Body or hand keypoint data:
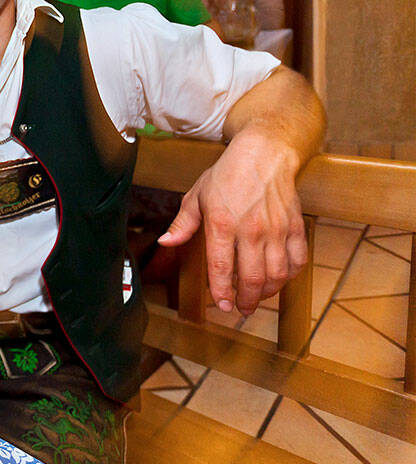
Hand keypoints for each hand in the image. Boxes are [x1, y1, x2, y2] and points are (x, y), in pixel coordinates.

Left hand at [158, 134, 307, 314]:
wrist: (264, 154)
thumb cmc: (227, 174)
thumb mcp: (197, 195)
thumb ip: (183, 223)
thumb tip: (165, 242)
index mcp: (222, 223)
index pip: (222, 267)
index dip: (221, 291)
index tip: (221, 305)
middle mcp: (251, 229)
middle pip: (253, 277)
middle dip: (247, 300)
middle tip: (242, 309)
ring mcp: (276, 229)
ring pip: (277, 274)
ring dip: (268, 292)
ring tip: (258, 298)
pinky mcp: (295, 227)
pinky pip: (298, 260)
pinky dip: (290, 275)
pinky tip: (280, 279)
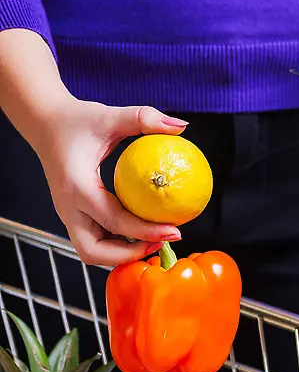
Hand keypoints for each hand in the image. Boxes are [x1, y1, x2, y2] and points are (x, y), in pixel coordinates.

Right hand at [31, 100, 187, 265]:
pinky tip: (144, 229)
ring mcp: (68, 213)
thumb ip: (144, 118)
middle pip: (93, 251)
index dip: (146, 232)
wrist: (44, 123)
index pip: (114, 220)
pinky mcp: (72, 213)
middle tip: (162, 244)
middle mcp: (68, 207)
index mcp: (77, 187)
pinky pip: (95, 236)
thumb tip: (181, 125)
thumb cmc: (77, 120)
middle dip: (128, 255)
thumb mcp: (110, 115)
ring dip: (122, 253)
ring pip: (91, 250)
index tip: (175, 232)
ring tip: (156, 240)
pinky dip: (117, 241)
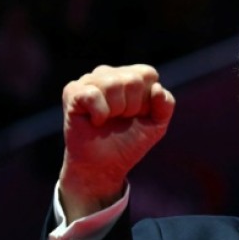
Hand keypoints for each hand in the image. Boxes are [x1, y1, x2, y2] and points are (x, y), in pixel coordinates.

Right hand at [58, 64, 174, 219]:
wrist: (103, 166)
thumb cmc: (129, 142)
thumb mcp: (157, 125)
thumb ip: (166, 105)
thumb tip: (157, 88)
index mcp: (130, 76)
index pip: (147, 73)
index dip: (146, 101)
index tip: (137, 115)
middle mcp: (109, 74)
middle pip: (132, 80)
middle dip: (131, 108)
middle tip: (120, 120)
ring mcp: (89, 81)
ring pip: (112, 84)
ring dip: (115, 111)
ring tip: (107, 121)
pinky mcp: (72, 92)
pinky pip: (92, 95)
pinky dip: (99, 114)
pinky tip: (95, 121)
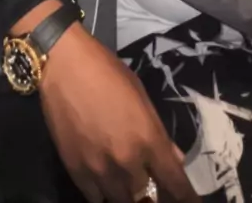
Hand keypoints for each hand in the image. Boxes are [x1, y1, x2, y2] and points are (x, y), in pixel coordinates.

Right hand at [40, 26, 197, 202]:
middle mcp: (127, 160)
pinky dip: (102, 194)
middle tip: (150, 183)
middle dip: (153, 192)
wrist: (63, 64)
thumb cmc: (106, 71)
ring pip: (121, 201)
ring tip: (127, 185)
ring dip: (127, 194)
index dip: (185, 198)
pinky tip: (105, 185)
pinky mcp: (75, 169)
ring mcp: (99, 168)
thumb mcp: (140, 95)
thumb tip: (173, 158)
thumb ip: (157, 131)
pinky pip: (94, 198)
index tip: (188, 202)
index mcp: (148, 138)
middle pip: (147, 196)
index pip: (175, 183)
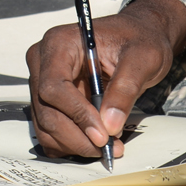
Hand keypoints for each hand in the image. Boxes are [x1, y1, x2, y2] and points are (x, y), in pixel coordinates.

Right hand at [26, 0, 185, 158]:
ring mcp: (43, 83)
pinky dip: (71, 144)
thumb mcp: (142, 57)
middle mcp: (44, 62)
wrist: (137, 39)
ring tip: (109, 146)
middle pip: (46, 110)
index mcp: (59, 43)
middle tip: (108, 147)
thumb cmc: (138, 39)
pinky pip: (50, 132)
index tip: (102, 134)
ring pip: (46, 126)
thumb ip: (125, 89)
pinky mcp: (50, 101)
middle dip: (77, 135)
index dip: (76, 114)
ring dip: (75, 144)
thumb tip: (110, 125)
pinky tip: (95, 143)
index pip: (54, 86)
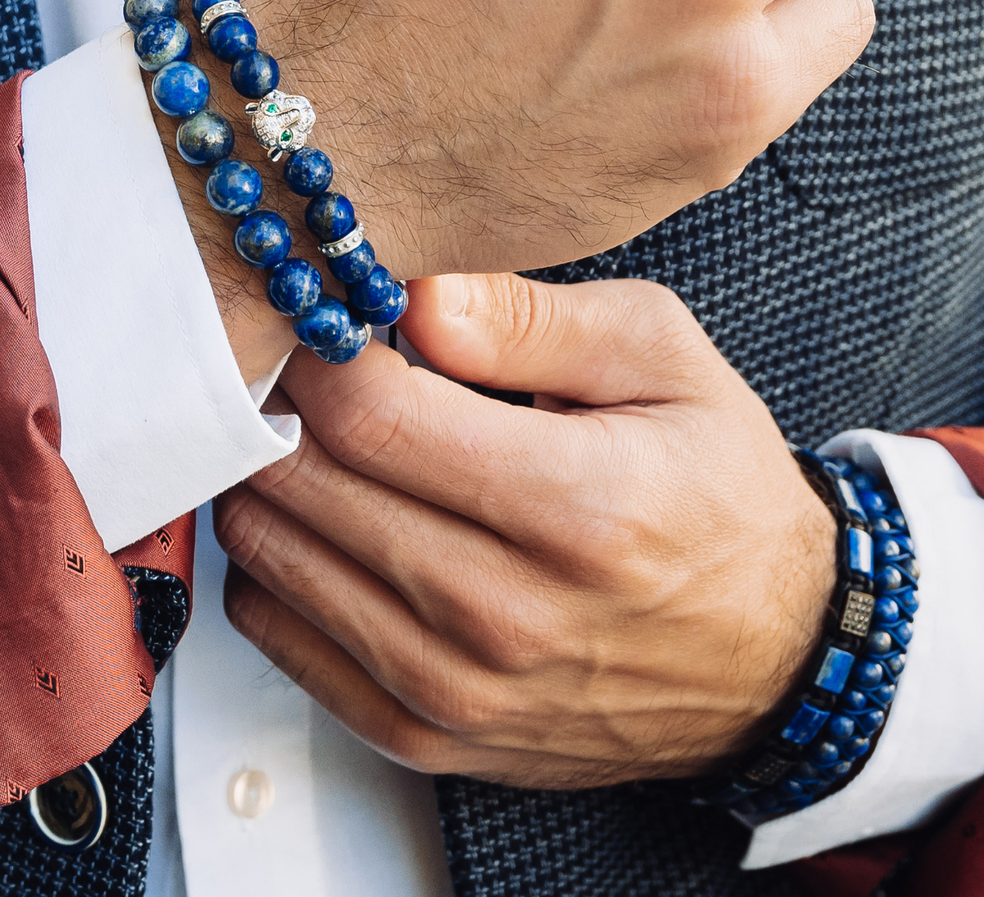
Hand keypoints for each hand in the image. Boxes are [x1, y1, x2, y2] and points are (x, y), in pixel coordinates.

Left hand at [213, 273, 836, 785]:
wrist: (773, 654)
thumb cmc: (714, 490)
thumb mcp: (661, 356)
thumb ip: (531, 317)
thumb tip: (412, 299)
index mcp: (575, 507)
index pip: (371, 418)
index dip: (317, 355)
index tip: (320, 322)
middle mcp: (505, 614)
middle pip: (303, 487)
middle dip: (274, 406)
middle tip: (295, 368)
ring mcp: (456, 689)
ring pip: (271, 561)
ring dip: (262, 480)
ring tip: (304, 436)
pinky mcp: (425, 737)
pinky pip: (278, 638)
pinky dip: (272, 566)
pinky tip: (316, 519)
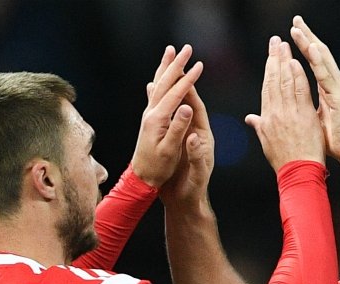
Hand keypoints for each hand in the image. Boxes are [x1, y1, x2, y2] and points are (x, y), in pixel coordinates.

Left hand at [131, 45, 203, 187]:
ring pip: (158, 85)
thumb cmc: (158, 169)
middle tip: (185, 48)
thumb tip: (187, 107)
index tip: (199, 65)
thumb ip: (179, 127)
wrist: (140, 179)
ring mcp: (148, 116)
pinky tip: (156, 79)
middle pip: (164, 83)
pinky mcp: (148, 121)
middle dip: (176, 65)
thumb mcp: (170, 150)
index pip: (176, 94)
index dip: (189, 79)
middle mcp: (151, 114)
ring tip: (170, 52)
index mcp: (158, 120)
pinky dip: (158, 82)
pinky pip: (154, 95)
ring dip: (165, 67)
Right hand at [159, 83, 214, 213]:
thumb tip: (193, 138)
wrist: (185, 203)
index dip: (191, 93)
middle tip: (174, 63)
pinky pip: (169, 118)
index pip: (197, 110)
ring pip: (179, 109)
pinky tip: (152, 95)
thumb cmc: (193, 191)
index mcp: (203, 138)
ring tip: (162, 72)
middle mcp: (195, 133)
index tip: (183, 75)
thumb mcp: (197, 175)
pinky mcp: (176, 141)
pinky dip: (162, 105)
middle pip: (189, 104)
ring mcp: (185, 136)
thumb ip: (197, 156)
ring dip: (171, 91)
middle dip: (182, 84)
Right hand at [245, 36, 324, 171]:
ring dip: (285, 61)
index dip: (268, 70)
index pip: (266, 89)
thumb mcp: (267, 143)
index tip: (270, 56)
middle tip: (275, 41)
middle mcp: (275, 114)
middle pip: (273, 81)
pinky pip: (299, 92)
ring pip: (285, 82)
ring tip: (285, 45)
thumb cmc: (285, 160)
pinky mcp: (303, 116)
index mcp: (266, 119)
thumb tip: (250, 118)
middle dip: (274, 59)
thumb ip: (259, 126)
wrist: (298, 173)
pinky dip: (297, 76)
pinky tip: (296, 63)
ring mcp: (289, 114)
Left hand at [290, 15, 339, 166]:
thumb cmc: (332, 140)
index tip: (290, 35)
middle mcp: (333, 85)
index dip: (302, 48)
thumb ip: (298, 110)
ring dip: (311, 43)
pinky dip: (320, 61)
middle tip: (295, 21)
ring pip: (324, 61)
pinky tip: (313, 48)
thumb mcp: (310, 121)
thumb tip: (286, 106)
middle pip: (319, 56)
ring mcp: (338, 89)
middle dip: (307, 37)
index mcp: (325, 89)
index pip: (311, 64)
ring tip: (299, 29)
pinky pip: (328, 76)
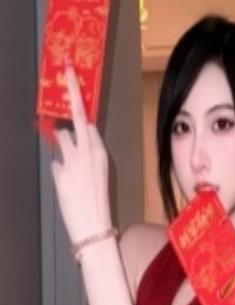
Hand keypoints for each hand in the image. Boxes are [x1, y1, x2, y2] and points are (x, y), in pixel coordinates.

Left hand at [51, 62, 111, 243]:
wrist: (94, 225)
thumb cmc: (100, 200)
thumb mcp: (101, 172)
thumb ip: (89, 153)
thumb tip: (73, 140)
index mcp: (100, 152)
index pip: (86, 118)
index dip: (76, 94)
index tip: (70, 72)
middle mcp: (87, 152)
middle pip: (70, 122)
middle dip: (68, 110)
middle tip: (68, 92)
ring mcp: (71, 161)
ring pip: (60, 140)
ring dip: (62, 149)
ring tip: (71, 170)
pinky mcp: (59, 173)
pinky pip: (55, 162)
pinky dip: (59, 170)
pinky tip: (67, 184)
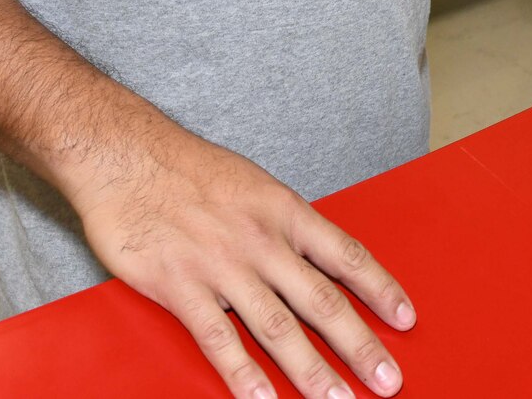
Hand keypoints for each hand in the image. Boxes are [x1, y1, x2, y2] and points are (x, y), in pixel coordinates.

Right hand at [70, 128, 414, 398]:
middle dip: (360, 345)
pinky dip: (244, 374)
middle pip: (322, 301)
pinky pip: (218, 339)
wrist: (125, 156)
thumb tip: (316, 258)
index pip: (347, 255)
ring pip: (278, 328)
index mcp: (284, 211)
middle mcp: (261, 241)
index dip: (381, 290)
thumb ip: (283, 225)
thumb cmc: (188, 169)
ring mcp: (222, 266)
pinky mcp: (181, 287)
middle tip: (388, 379)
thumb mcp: (253, 184)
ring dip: (311, 370)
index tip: (406, 319)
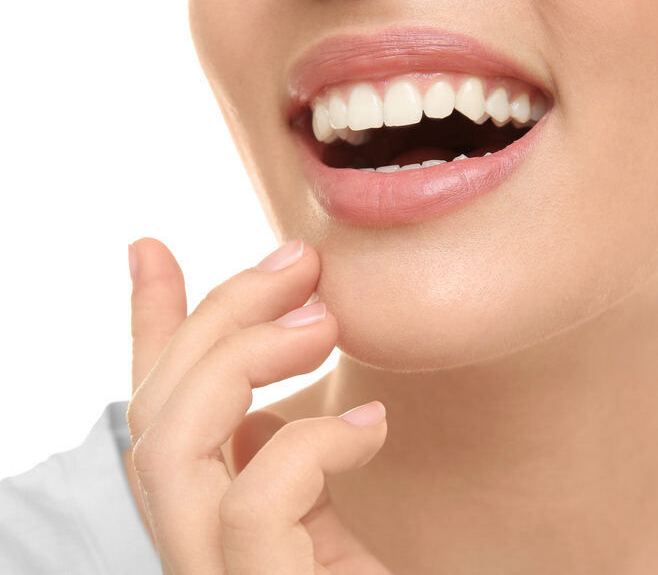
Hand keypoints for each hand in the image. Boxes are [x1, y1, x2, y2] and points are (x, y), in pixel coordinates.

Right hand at [126, 237, 392, 573]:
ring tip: (325, 320)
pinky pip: (254, 501)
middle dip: (221, 315)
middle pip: (156, 414)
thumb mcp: (323, 523)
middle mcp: (193, 553)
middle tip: (299, 261)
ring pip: (170, 447)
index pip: (157, 417)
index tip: (150, 249)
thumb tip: (257, 418)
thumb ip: (288, 472)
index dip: (149, 327)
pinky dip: (315, 442)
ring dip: (244, 356)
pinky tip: (371, 426)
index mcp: (206, 524)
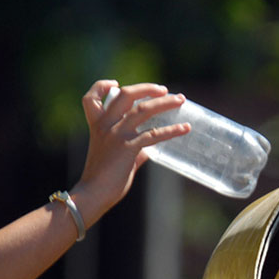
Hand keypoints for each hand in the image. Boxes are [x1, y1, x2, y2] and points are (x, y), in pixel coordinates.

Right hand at [72, 80, 190, 225]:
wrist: (93, 194)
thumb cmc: (102, 178)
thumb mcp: (115, 158)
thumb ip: (132, 151)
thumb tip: (148, 151)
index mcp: (98, 125)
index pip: (92, 97)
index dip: (102, 86)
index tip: (115, 83)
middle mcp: (106, 125)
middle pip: (126, 95)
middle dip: (147, 89)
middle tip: (165, 90)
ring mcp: (117, 135)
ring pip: (143, 110)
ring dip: (165, 103)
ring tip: (181, 101)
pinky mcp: (128, 148)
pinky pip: (154, 134)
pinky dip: (172, 130)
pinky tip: (185, 128)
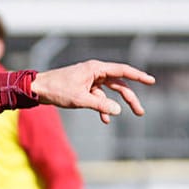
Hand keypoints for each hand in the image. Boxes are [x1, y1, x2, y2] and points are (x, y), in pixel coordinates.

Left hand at [29, 61, 154, 123]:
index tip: (151, 81)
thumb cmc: (56, 89)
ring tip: (130, 115)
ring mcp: (89, 81)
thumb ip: (99, 105)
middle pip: (119, 84)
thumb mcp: (79, 99)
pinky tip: (105, 120)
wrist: (37, 89)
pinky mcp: (83, 89)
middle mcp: (95, 72)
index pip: (122, 71)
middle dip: (130, 98)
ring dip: (117, 105)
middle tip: (140, 111)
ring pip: (109, 93)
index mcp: (96, 68)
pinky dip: (101, 108)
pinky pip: (97, 98)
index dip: (138, 76)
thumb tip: (118, 111)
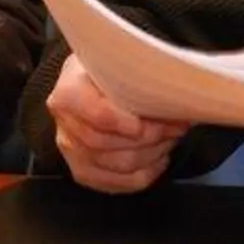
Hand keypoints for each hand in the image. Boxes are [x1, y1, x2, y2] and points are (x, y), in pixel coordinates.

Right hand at [46, 54, 188, 192]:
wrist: (87, 84)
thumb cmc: (106, 71)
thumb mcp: (115, 59)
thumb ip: (135, 71)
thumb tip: (174, 83)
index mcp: (68, 94)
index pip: (98, 115)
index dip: (127, 123)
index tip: (154, 120)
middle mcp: (64, 126)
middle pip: (108, 143)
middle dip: (151, 137)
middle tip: (179, 125)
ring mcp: (72, 153)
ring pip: (117, 165)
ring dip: (153, 154)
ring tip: (172, 138)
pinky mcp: (83, 172)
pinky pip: (116, 184)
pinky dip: (145, 175)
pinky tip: (160, 159)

• [Exercise goal] What lines in the data above carry "Left"? Return them all.

• [Response]
Left hand at [158, 134, 307, 314]:
Left hand at [213, 273, 836, 785]:
Left hand at [131, 45, 203, 187]:
Left hand at [290, 15, 339, 166]:
Left hand at [51, 62, 111, 243]:
Left hand at [29, 61, 154, 123]:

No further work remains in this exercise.